Evelyn left her table to check out the FEMA trailers, which were set up directly across from her position. She saw battle-ready ICE and DHS and Border Patrol agents and wondered how they fit into disaster relief. She approached and found the FEMA tables sagging under a bounty of puzzling donations: box after box of ocean-scent deodorant bar soap, large bottles of cider vinegar, cheap socket-wrench sets, cotton balls, bagged garlic cloves, two-packs of aerosol air freshener, bundles of week-old magazines, cartons of single-serve crouton pouches, and pile upon pile of new jeans all in one size — thirty-six-inch waists, thirty-inch inseams. Pawing through the jeans, looking for just one pair in a varying size, was like seeing into the mad mind of government itself, thought Evelyn. So much waste. So many good intentions. Who’s governing it?
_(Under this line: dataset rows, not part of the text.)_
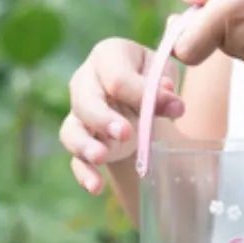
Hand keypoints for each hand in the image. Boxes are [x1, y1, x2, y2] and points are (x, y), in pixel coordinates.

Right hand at [60, 34, 184, 194]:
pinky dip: (84, 172)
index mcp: (107, 55)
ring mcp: (79, 113)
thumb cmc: (151, 78)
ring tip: (101, 158)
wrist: (142, 96)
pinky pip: (75, 158)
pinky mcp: (81, 140)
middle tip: (125, 133)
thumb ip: (165, 87)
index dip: (141, 93)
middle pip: (85, 101)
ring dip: (85, 146)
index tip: (172, 106)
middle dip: (104, 119)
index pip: (116, 77)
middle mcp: (85, 82)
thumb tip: (171, 100)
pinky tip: (95, 187)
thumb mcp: (163, 74)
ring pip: (71, 130)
She went back to her table and straightened the stacks of pamphlets and sat. Her video detective droned on about arson. From this elevation she could see the blackened hills to the east and south, and the San Luis Rey River Valley still mostly green and spared the burn, and a small housing tract, Meadows, to the north. Meadows was newer and hard-hit by the mortgage meltdown and real estate crash, and Evelyn knew two families who had lived in that tract and just recently sold short and left Fallbrook. The parents of one family were both in the mortgage business itself — loan originators. The other family’s breadwinner was a project manager for a commercial builder, and was laid off with little chance of finding work in that moribund industry. Adios. Now the fire had raged through it and Meadows looked as if it had hosted a neighborhood war, some homes burned flat, some scorched but standing, maybe half of them left untouched. Even at this distance Evelyn could see a family picking through the rubble of one house, while across the street an older man stood and watched the sprinklers water his lawn.
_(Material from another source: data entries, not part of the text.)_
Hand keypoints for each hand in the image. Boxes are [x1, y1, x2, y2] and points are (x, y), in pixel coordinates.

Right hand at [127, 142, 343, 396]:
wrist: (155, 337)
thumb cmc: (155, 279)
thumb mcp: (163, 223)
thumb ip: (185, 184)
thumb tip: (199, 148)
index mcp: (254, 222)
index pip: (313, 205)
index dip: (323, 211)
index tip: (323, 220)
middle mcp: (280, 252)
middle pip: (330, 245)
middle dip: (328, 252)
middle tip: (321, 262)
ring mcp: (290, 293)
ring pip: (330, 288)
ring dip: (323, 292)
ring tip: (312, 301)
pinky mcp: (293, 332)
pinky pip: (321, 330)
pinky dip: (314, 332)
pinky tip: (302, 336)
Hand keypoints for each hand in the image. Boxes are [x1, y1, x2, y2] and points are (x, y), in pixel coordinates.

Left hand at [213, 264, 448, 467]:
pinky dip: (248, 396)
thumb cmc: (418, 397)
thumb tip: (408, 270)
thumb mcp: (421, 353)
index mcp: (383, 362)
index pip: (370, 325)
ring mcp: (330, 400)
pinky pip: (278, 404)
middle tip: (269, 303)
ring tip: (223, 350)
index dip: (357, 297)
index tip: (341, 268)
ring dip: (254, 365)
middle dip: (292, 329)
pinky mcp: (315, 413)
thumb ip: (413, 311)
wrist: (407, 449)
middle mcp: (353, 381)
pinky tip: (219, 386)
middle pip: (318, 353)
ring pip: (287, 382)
“We’re staying over at the Baptist church for a few days,” a bedraggled woman told her. She had two small children with her. She lifted a pamphlet, scanned it, and set it back under the rock. “They’ve been good to us there. Hot meals and cots. It’s chilly at night. We’re not even Baptist but maybe we’ll consider joining up.”
“You’re free to take all the water you can carry.”
“We’ve got plenty of water, thank you. Did you see this?”
The woman handed her a flyer entitled “Take Back Main Street!”
“Cade Magnus,” said Evelyn.
“I had no idea he was back.”
“Where did you get this?”
“There was a stack of them at the Donut Bin this morning. And they’re all over the telephone poles and bulletin boards in town.”
Evelyn wondered why Cade Magnus would even want to come back to a town that disliked him. “It’s like having a relapse of cancer. It was so nice just to be rid of his father and him.”
“My husband has never met those people,” said the woman. “But he wants to join the protest. He said Main Street needs taking back. Plus he has guns, so he’d fit in. He’s a good man, don’t get me wrong.”
“The less he has to do with Cade Magnus the better. Oh, wait a minute — I’m the mayor and I can’t oppose lawful assembly. I will not oppose lawful assembly, because that would mean Cade Magnus wins? Right? Just tell your husband to exercise caution. We don’t need people carrying guns around Fallbrook.”